Difference of embedding layer dimension between pretrained model and dict.txt

zhoubay commented 1 year ago

Hi there,

I'm trying to load pretrained weights of molecular pretrain(https://github.com/dptech-corp/Uni-Mol/releases/download/v0.1/mol_pre_no_h_220816.pt), but using the example_data/molecule/dict.txt leads to an Exception below.
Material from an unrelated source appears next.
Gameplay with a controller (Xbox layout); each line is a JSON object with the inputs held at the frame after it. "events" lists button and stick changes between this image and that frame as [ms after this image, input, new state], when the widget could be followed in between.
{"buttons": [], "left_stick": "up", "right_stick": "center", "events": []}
RuntimeError: Error(s) in loading state_dict for MoleculeEmbeddingModel:
        size mismatch for embed_tokens.weight: copying a param with shape torch.Size([31, 512]) from checkpoint, the shape in current model is torch.Size([30, 512]).
        size mismatch for gbf.mul.weight: copying a param with shape torch.Size([961, 1]) from checkpoint, the shape in current model is torch.Size([900, 1]).
        size mismatch for gbf.bias.weight: copying a param with shape torch.Size([961, 1]) from checkpoint, the shape in current model is torch.Size([900, 1]).

I got the cause of this Exception, since adding a line code in the unimol/infer.py self.mask_idx = dictionary.add_symbol("[MASK]", is_special=True) solves this problem. (https://github.com/dptech-corp/Uni-Mol/blob/27ad2a0dbfafc9795b36efb279d7ed7c6d87a34a/unimol/tasks/unimol.py#L122)

My question is, why don't you just add a line of [MASK] to dict.txt to solve this problem?

My point is, whenever we use the checkpoints you offer, this code is irrelevant to coding but necessary for running.

What's your concern about this?

ZhouGengmo commented 1 year ago

Could you provide the running script? The downstream task does not require masking, so there is no [MASK] item in the dictionary.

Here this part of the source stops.